## MATERIAL SHOWN
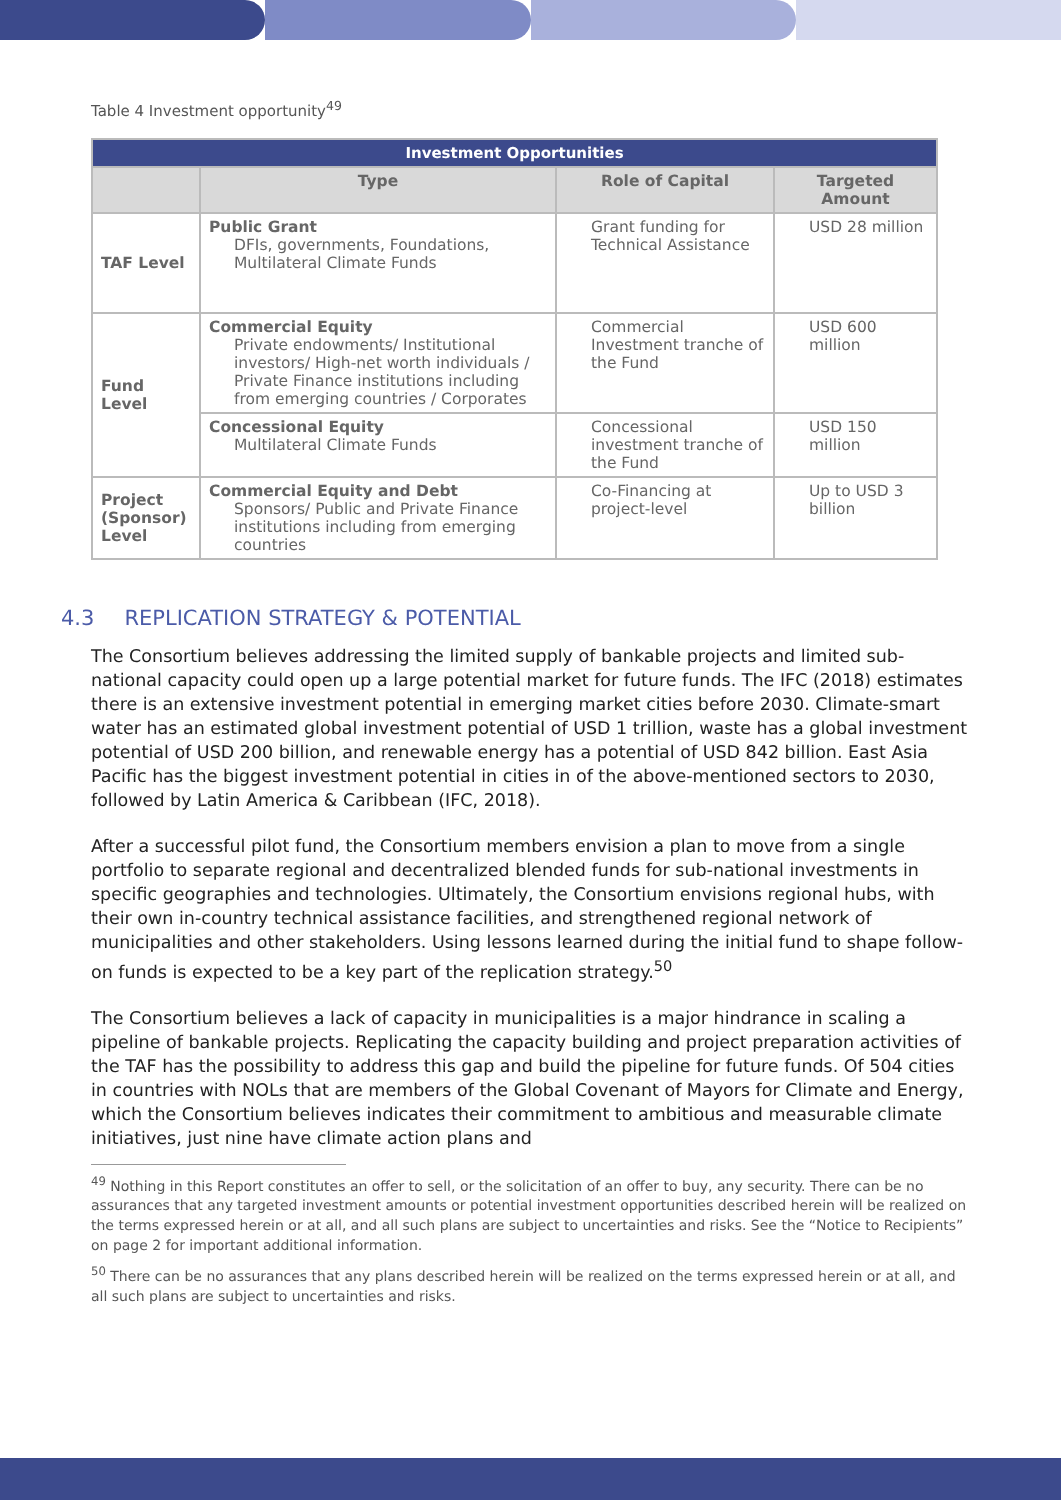Table 4 Investment opportunity<sup>49</sup>
| Investment Opportunities | | | |
| --- | --- | --- | --- |
| | Type | Role of Capital | Targeted Amount |
| TAF Level | Public Grant DFIs, governments, Foundations, Multilateral Climate Funds | Grant funding for Technical Assistance | USD 28 million |
| Fund Level | Commercial Equity Private endowments/ Institutional investors/ High-net worth individuals / Private Finance institutions including from emerging countries / Corporates | Commercial Investment tranche of the Fund | USD 600 million |
| | Concessional Equity Multilateral Climate Funds | Concessional investment tranche of the Fund | USD 150 million |
| Project (Sponsor) Level | Commercial Equity and Debt Sponsors/ Public and Private Finance institutions including from emerging countries | Co-Financing at project-level | Up to USD 3 billion |
4.3 REPLICATION STRATEGY & POTENTIAL
The Consortium believes addressing the limited supply of bankable projects and limited sub-national capacity could open up a large potential market for future funds. The IFC (2018) estimates there is an extensive investment potential in emerging market cities before 2030. Climate-smart water has an estimated global investment potential of USD 1 trillion, waste has a global investment potential of USD 200 billion, and renewable energy has a potential of USD 842 billion. East Asia Pacific has the biggest investment potential in cities in of the above-mentioned sectors to 2030, followed by Latin America & Caribbean (IFC, 2018).
After a successful pilot fund, the Consortium members envision a plan to move from a single portfolio to separate regional and decentralized blended funds for sub-national investments in specific geographies and technologies. Ultimately, the Consortium envisions regional hubs, with their own in-country technical assistance facilities, and strengthened regional network of municipalities and other stakeholders. Using lessons learned during the initial fund to shape follow-on funds is expected to be a key part of the replication strategy.<sup>50</sup>
The Consortium believes a lack of capacity in municipalities is a major hindrance in scaling a pipeline of bankable projects. Replicating the capacity building and project preparation activities of the TAF has the possibility to address this gap and build the pipeline for future funds. Of 504 cities in countries with NOLs that are members of the Global Covenant of Mayors for Climate and Energy, which the Consortium believes indicates their commitment to ambitious and measurable climate initiatives, just nine have climate action plans and
<sup>49</sup> Nothing in this Report constitutes an offer to sell, or the solicitation of an offer to buy, any security. There can be no assurances that any targeted investment amounts or potential investment opportunities described herein will be realized on the terms expressed herein or at all, and all such plans are subject to uncertainties and risks. See the “Notice to Recipients” on page 2 for important additional information.
<sup>50</sup> There can be no assurances that any plans described herein will be realized on the terms expressed herein or at all, and all such plans are subject to uncertainties and risks.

## INSTRUCTIONS FOR THE TASK
The lines above from the one with "3 billion |" through the one with "The Consortium believes a lack" are to be duplicated exactly, ends included, with nothing added.

## SOLUTION
| Project (Sponsor) Level | Commercial Equity and Debt Sponsors/ Public and Private Finance institutions including from emerging countries | Co-Financing at project-level | Up to USD 3 billion |
4.3 REPLICATION STRATEGY & POTENTIAL
The Consortium believes addressing the limited supply of bankable projects and limited sub-national capacity could open up a large potential market for future funds. The IFC (2018) estimates there is an extensive investment potential in emerging market cities before 2030. Climate-smart water has an estimated global investment potential of USD 1 trillion, waste has a global investment potential of USD 200 billion, and renewable energy has a potential of USD 842 billion. East Asia Pacific has the biggest investment potential in cities in of the above-mentioned sectors to 2030, followed by Latin America & Caribbean (IFC, 2018).
After a successful pilot fund, the Consortium members envision a plan to move from a single portfolio to separate regional and decentralized blended funds for sub-national investments in specific geographies and technologies. Ultimately, the Consortium envisions regional hubs, with their own in-country technical assistance facilities, and strengthened regional network of municipalities and other stakeholders. Using lessons learned during the initial fund to shape follow-on funds is expected to be a key part of the replication strategy.<sup>50</sup>
The Consortium believes a lack of capacity in municipalities is a major hindrance in scaling a pipeline of bankable projects. Replicating the capacity building and project preparation activities of the TAF has the possibility to address this gap and build the pipeline for future funds. Of 504 cities in countries with NOLs that are members of the Global Covenant of Mayors for Climate and Energy, which the Consortium believes indicates their commitment to ambitious and measurable climate initiatives, just nine have climate action plans and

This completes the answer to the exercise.